Prof. Delbert wrote two books, Politique Preventive du Cancer (1944) and L'Agriculture et la Sante' (1945), which are well documented reports of all his studies on Magnesium Chloride on cancer prevention, diphtheria pharyngitis, tonsillitis, hoarseness, common cold, influenza, asthma, bronchitis, broncho-pneumonia, pulmonary emphysema, "children diseases" (whooping-cough, measles, rubella, mumps, scarlet fever . . ), alimentary and professional poisonings, gastroenteritis, boils, abscesses, erysipelas, whitlow, septic pricks (wounds), puerperal fever and osteomyelitis (acute or chronic inflammatory process of the bone).

More recent research

Studies have clearly shown beyond any mathematical or statistical contestation that magnesium ingestion is the source of rapid increase of calcium and phosphorus, and that this occurs within a few days when given in overdose.

Studies have further implicated low magnesium levels in migraines, osteoporosis, diabetes, type II (magnesium is thought to influence cellular insulin receptors), Growth failure, Vertigo, Anorexia, Multiple Sclerosis, tremor, arteriosclerosis, rheumatoid arthritis and a number of other conditions too numerous to list here. In 1964, in the laboratories of Institute National de la recherché Agronomique, conducted an experiment with calves in order to demonstrate that the skeleton does not develop at all when the diet is deficient in magnesium. The calcium rate in the blood and muscles becomes too low and tetany results. Eventually death occurs, preceded by convulsions, if the magnesium deficiency is prolonged. Conversely, an overdose of magnesium helps develop the skeleton, hence we see clearly calcium and phophorus increase and a rapid increase in energy and weight. This occurs within a few days.
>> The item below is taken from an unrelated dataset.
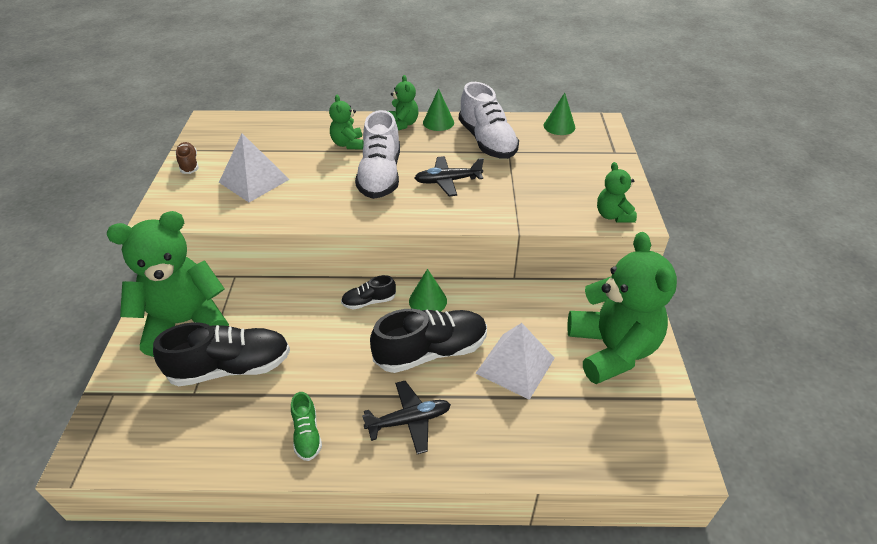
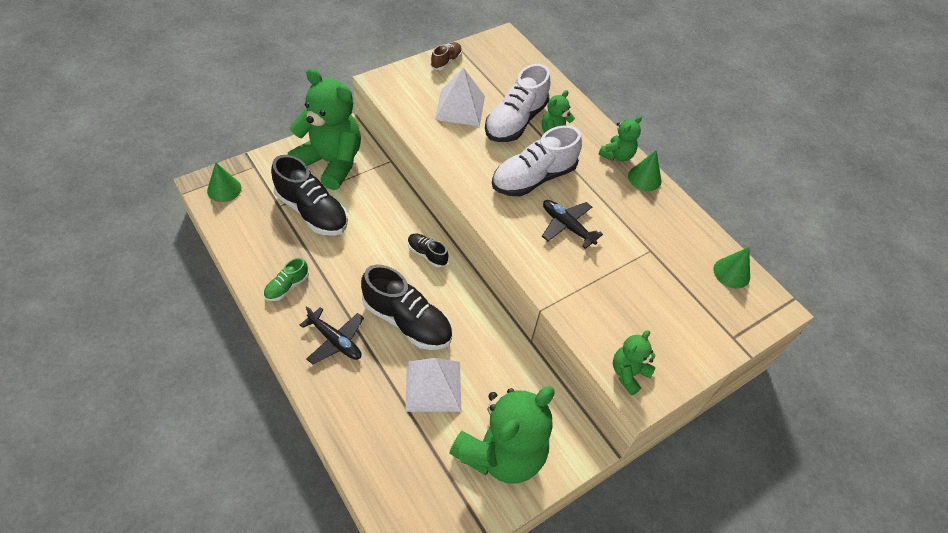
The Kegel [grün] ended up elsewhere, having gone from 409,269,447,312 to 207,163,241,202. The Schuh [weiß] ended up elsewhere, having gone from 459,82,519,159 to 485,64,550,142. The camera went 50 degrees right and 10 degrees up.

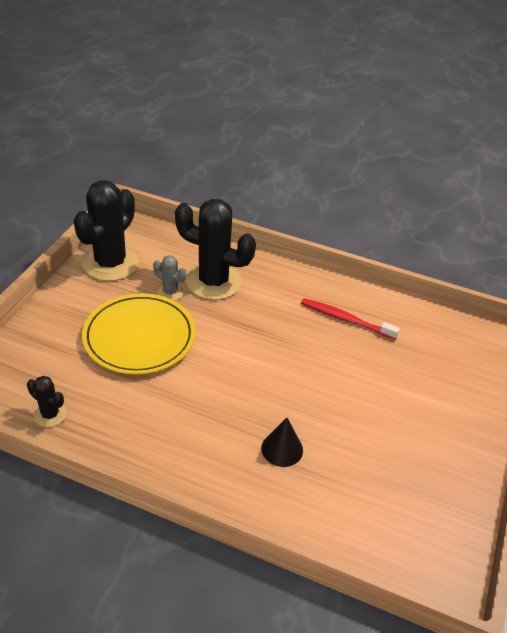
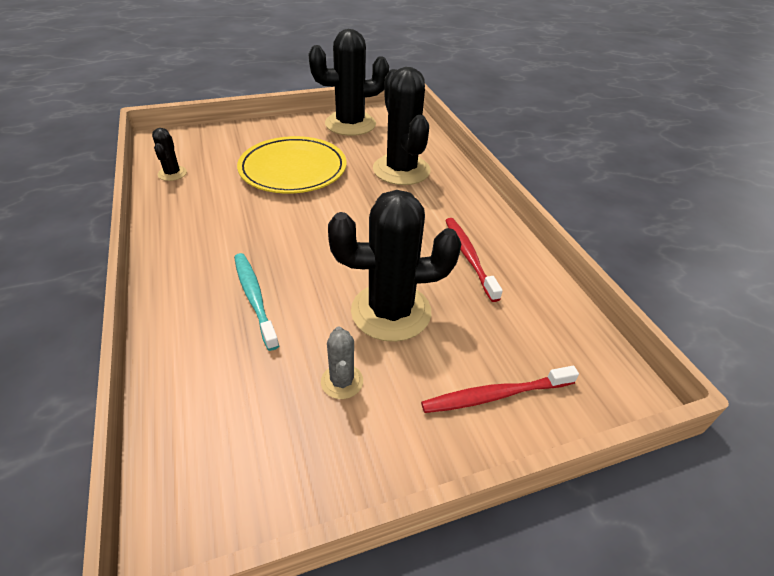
The Kaktus [grau] ended up elsewhere, having gone from 153,255,186,301 to 321,326,363,399. Where the Kegel [schwarz] stood at 261,418,303,467, the Zahnbürste [türkis] came to stand at 234,253,279,351. The second view gained the Kaktus [schwarz] at 328,190,461,342. The second view gained the Zahnbürste [rot] at 421,366,579,413. The camera went 50 degrees right and 0 degrees up.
In 2000, Medi ca Company, Inc, Austria examined the effects of an oral magnesium supplement on brachial artery endothelial function and exercise tolerance in patients with coronary artery diseases. The study showed that oral magnesium supplementation results in a significant improvement in brachial artery endothelial function. The study demonstrated that oral magnesium supplementation is an adjuvant therapy for patients with coronary artery disease.

Magnesium and Cholesterol

Oral Magnesium chloride therapy improves coronary artery disease. Some laboratory and clinical trials have demonstrated that magnesium can reduce total and LDL cholesterol and increase HDL cholesterol. Experimental work has shown hypercoagulability and increased platelet aggregation during hypomagnesemia which contributes to thrombus formation. Magnesium is inversely related to platelet aggregation and ATP release; it can dependently inhibit a wide variety of agonists of platelet aggregation, such as TXA2 and stimulate prostacyclin (PG12) synthesis. Magnesium reduces vulnerability to oxygen-derived free radicals.